Twelve years ago, as Quentin Tarantino's film Jackie Brown was being released, director Spike Lee chided him over how much his characters used the word "n*****," saying, "I have a definite problem with Quentin Tarantino's excessive use of the n-word. And let the record show that I never said that he cannot use that word -- I've used that word in many of my films -- but I think something is wrong with him." With Tarantino's latest film, Django Unchained, taking place in the American south during the mid 19th century, many expected Lee to speak up again -- and he didn't disappoint, claiming that watching Django Unchained would be "disrespectful to my ancestors." Lee's criticisms seemed to be echoed from an unlikely source -- the conservative website The Drudge Report -- which perhaps mockingly joined the debate with an inflammatory headline referencing the liberal use of "n*****" in Django Unchained.
Should the word "n*****" be excised from the American vocabulary, regardless of the context (historical, cultural, or otherwise) in which it's used? Is it disrespectful to black people to fit the story of an avenging slave into the Western and Blaxploitation genres Tarantino loves so much? And is Django Unchained any good? Watch my ReThink Review of Django Unchained below (transcript following).
Quentin Tarantino is one of the rare directors whose work is identifiable without his name attached, whether it's his flair for dialogue, his inspired use of music, his love for film and its genres, or his passion for blood-splattering violence. All of these are on display in his latest film, Django Unchained, along with the controversy and conversation that often accompanies Tarantino's films, including the return of criticism regarding his characters' liberal use of a racial epithet many claim is too horrible to utter.
Django Unchained takes place in 1858, two years before the start of the Civil War, and stars Jamie Foxx as Django, a slave whose freedom is purchased by a German bounty hunter named Dr. King Schultz (played by Christoph Waltz). Schultz has a more evolved view of race than any other white person in the film and sees Django as essentially an equal, though Schultz's motivations are initially more mercenary since Django can identify Schultz's next targets, the Speck brothers, who formerly owned Django and his wife, Broomhilda (played by Kerry Washington), tormented them both and separated them as punishment.
Schultz mentors Django in the art of gunplay, which Django has a natural talent for, as the two collect bounties across several states before disguising themselves as slave buyers to rescue Broomhilda from a cruel Mississippi plantation owner named Calvin Candie (played by Leonardo DiCaprio) whose passion is watching slaves fight to the death.

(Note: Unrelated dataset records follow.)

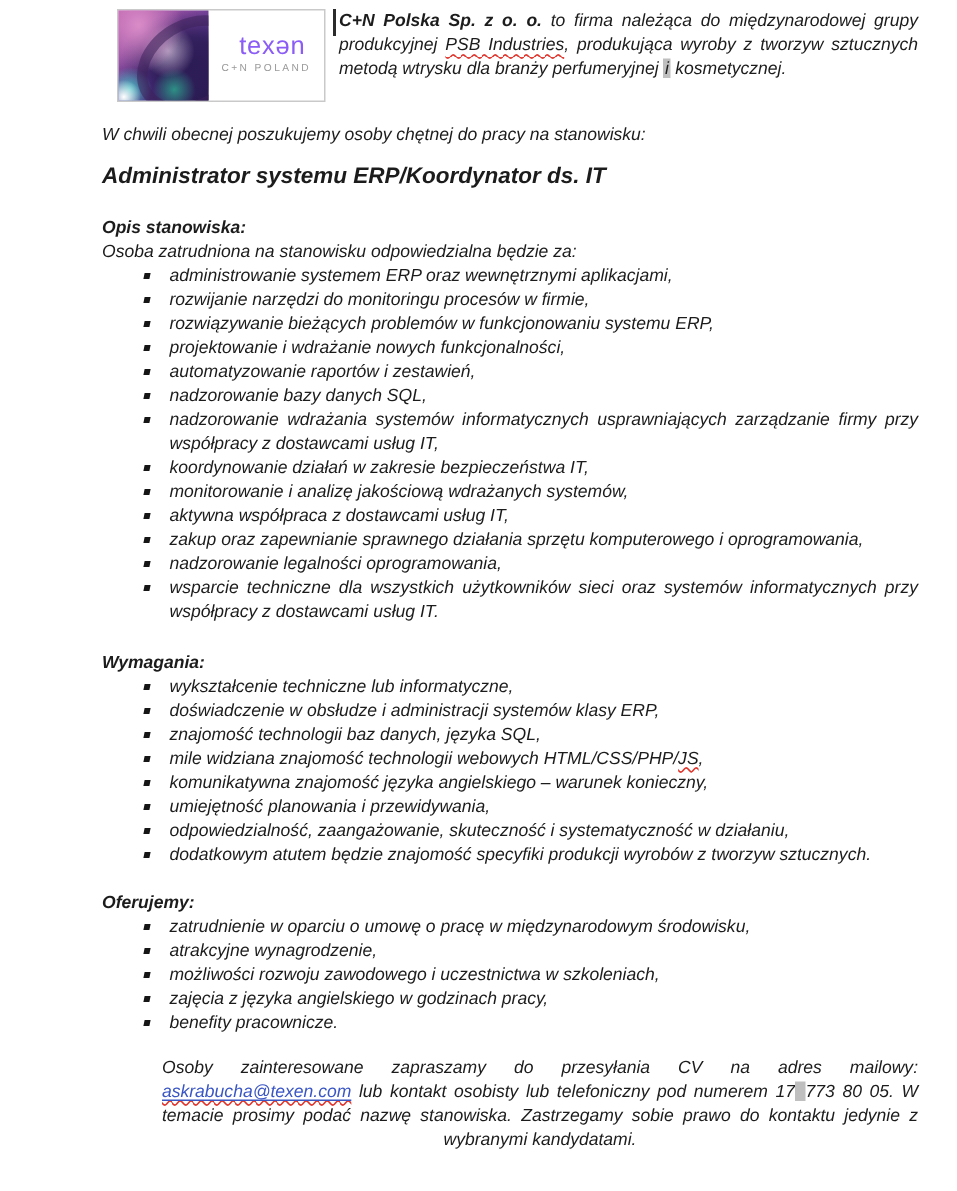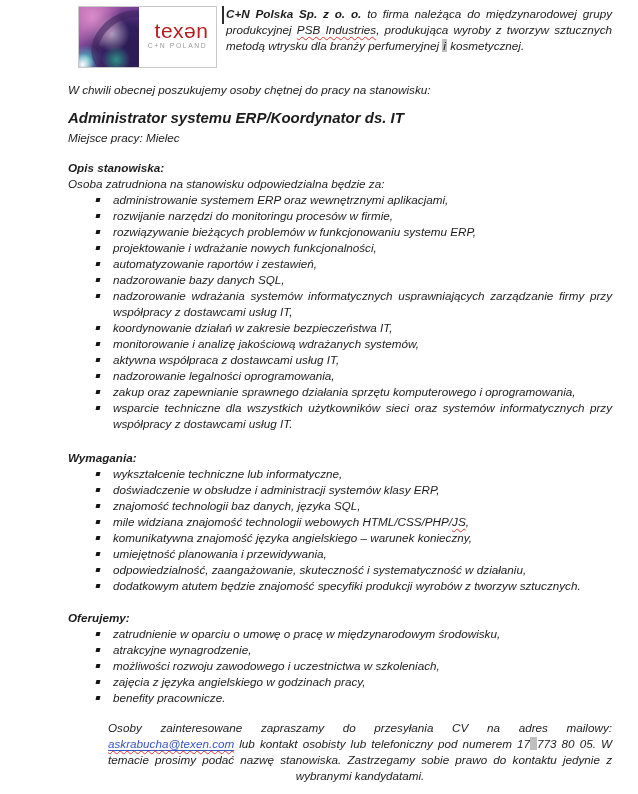--- a/index.html
+++ b/index.html
@@ -43,7 +43,7 @@
     transform:rotate(-32deg);
   }
   .logo-txt { flex:1; text-align:center; padding-top:13px; }
-  .wordmark { font-size:21px; line-height:21px; color:#b91c1c; letter-spacing:.5px;padding-left:8px; }
+  .wordmark { font-size:17px; line-height:21px; color:#8b5cf6; letter-spacing:.5px;padding-left:8px; }
   .logo-sub { font-size:6.8px; line-height:10px; color:#9a9a9a; letter-spacing:1.6px; }
   .intro {
     flex:1; margin-left:4px; padding-left:5px;

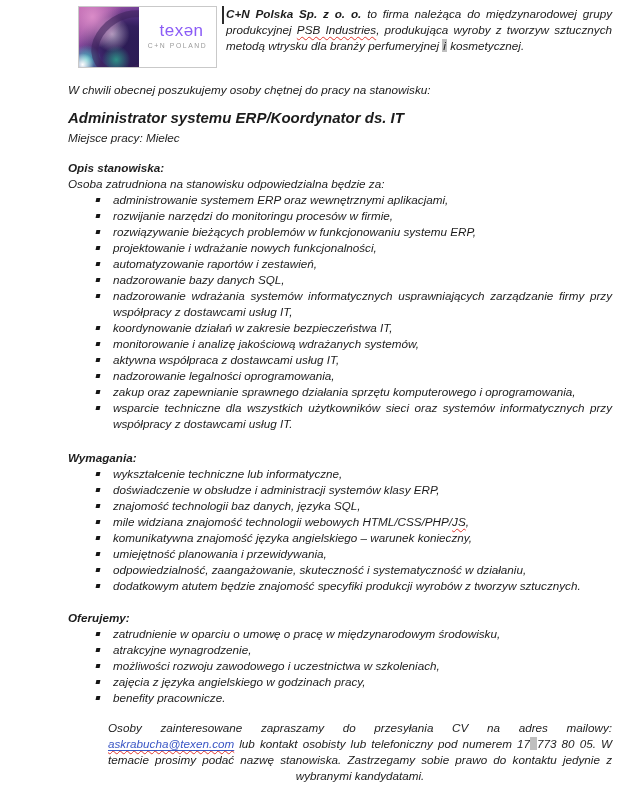--- a/index.html
+++ b/index.html
@@ -104,7 +104,6 @@
   <p class="opening">W chwili obecnej poszukujemy osoby chętnej do pracy na stanowisku:</p>
 
   <h1 class="job-title">Administrator systemu ERP/Koordynator ds. IT</h1>
-  <p class="job-loc">Miejsce pracy: Mielec</p>
 
   <p class="sec-heading mt-desc">Opis stanowiska:</p>
   <p>Osoba zatrudniona na stanowisku odpowiedzialna będzie za:</p>

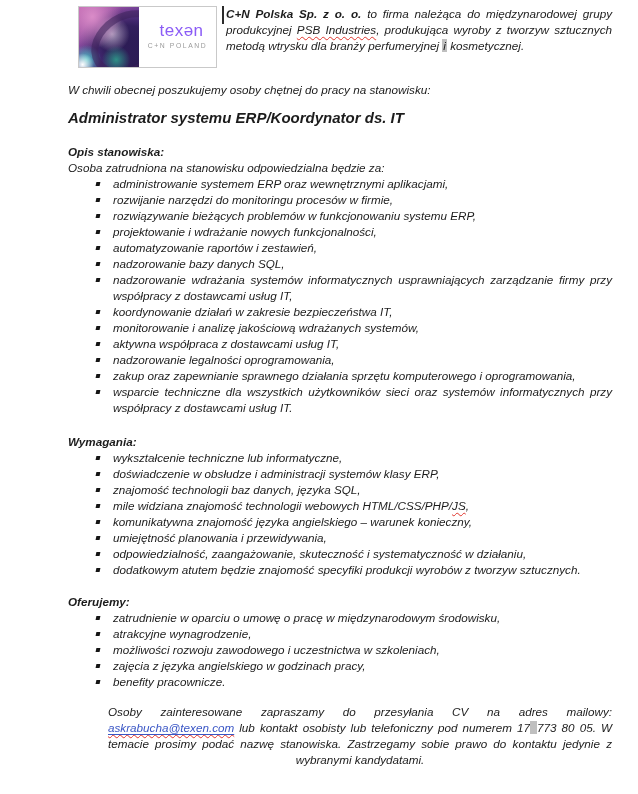--- a/index.html
+++ b/index.html
@@ -118,8 +118,8 @@
     <li><span class="blt"></span><span>koordynowanie działań w zakresie bezpieczeństwa IT,</span></li>
     <li><span class="blt"></span><span>monitorowanie i analizę jakościową wdrażanych systemów,</span></li>
     <li><span class="blt"></span><span>aktywna współpraca z dostawcami usług IT,</span></li>
+    <li><span class="blt"></span><span>zakup oraz zapewnianie sprawnego działania sprzętu komputerowego i oprogramowania,</span></li>
     <li><span class="blt"></span><span>nadzorowanie legalności oprogramowania,</span></li>
-    <li><span class="blt"></span><span>zakup oraz zapewnianie sprawnego działania sprzętu komputerowego i oprogramowania,</span></li>
     <li><span class="blt"></span><span>wsparcie techniczne dla wszystkich użytkowników sieci oraz systemów informatycznych przy współpracy z dostawcami usług IT.</span></li>
   </ul>
 

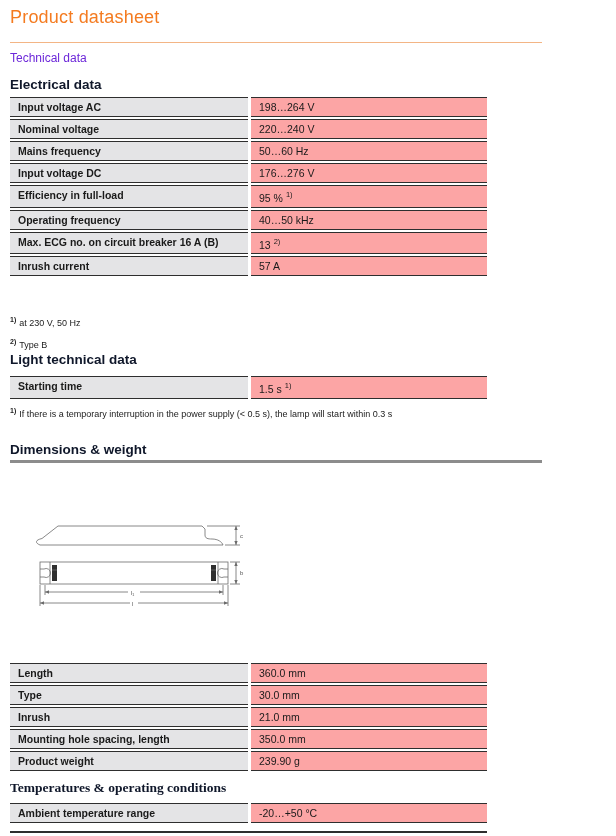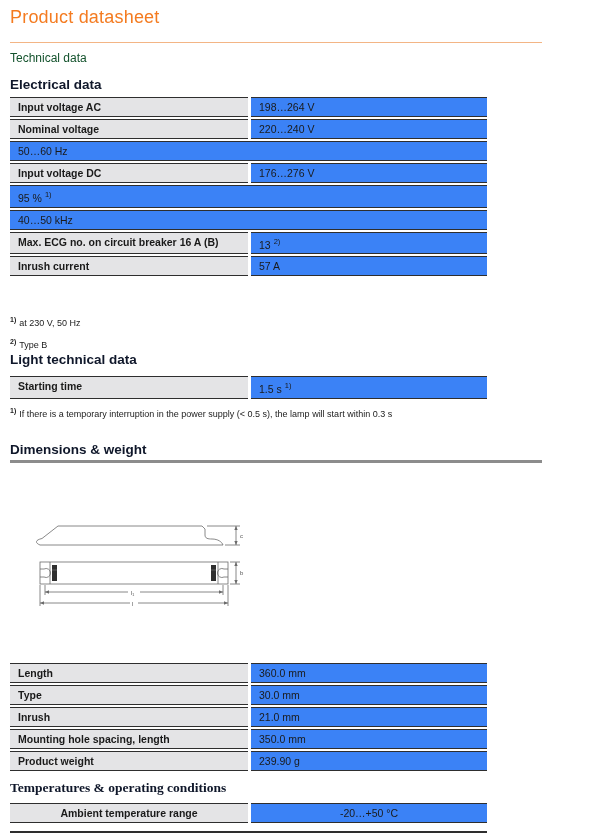--- a/index.html
+++ b/index.html
@@ -11,7 +11,7 @@
            color:#f47b20; letter-spacing:.2px; }
   .orange-rule { position:absolute; left:10px; top:42px; width:596px; height:1px;
                  background:#f3b585; }
-  .subtitle { position:absolute; left:10px; top:51px; font-size:12px; color:#14532d; }
+  .subtitle { position:absolute; left:10px; top:51px; font-size:12px; color:#6d28d9; }
 
   .sec-heading { position:absolute; left:10px; font-size:13.5px; font-weight:bold; color:#0f172a; }
   .gray-rule { position:absolute; left:10px; width:595px; height:3px; background:#8c8c8c; }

The aforementioned racial epithet is, of course, "n*****," which is uttered over 100 times by various characters in Django Unchained. The right wing website The Drudge Report claimed that this was yet another example of a political double standard, implying that if black people and liberal Hollywood can say it, republicans should too -- or perhaps as further evidence of one of conservatives' most mind-boggling claims that it's democrats who are the *real* racists. From the other direction, director Spike Lee, who has scolded Tarantino in the past for his characters saying "n*****" a lot, publicly said that watching Django Unchained would be "disrespectful to my ancestors" and that slavery was a holocaust, not a spaghetti western.
Both of these criticisms strike me as utterly misguided. For a film that takes place in the slave-owning South, it would be historically inaccurate and a shameful act of whitewashing for white people in the film not to call black people n******, since it was a term synonymous with both "black person" and "slave." Nor would it even be unusual for black people at the time to refer to each other as n******, perhaps for lack of a better term or, in the case of Django, as part of his cover as a slave buyer to convince Calvin that he also sees black people as little more than property. Stephen, Calvin's devoted house slave (played by Samuel L. Jackson), also uses it frequently as a way to place himself above the slaves around him.
Django Unchained has rightly been criticized for not having stronger female characters, since Broomhilda is little more than a damsel in distress, and the film would've been more satisfying if Django had to struggle to shed the mental shackles of slavery on his way to becoming the badass he is portrayed as being from the start. But getting freaked out about the mere presence of a word regardless of the intent of how it's used strikes me as childish.
And Lee's claims that Django Unchained insults his ancestors and makes light of slavery makes little sense. The film unflinchingly shows the suffering of slaves and the cruelty and racism of the era's white status quo, but it is not meant to be a historical account of slavery or the role black people played in abolishing it. Django Unchained is a very entertaining, funny, fictional adventure tale of a man attempting to rescue his wife, and in the process, becoming an inspiration to the downtrodden by embracing his freedoms and exacting revenge on their shared oppressors. And for me, one of the most powerful, cathartic cinematic moments of 2012 is when Django picks up a whip and uses it on one of his former owners as a group of slaves look on in astonishment at something they had perhaps not yet dared to dream.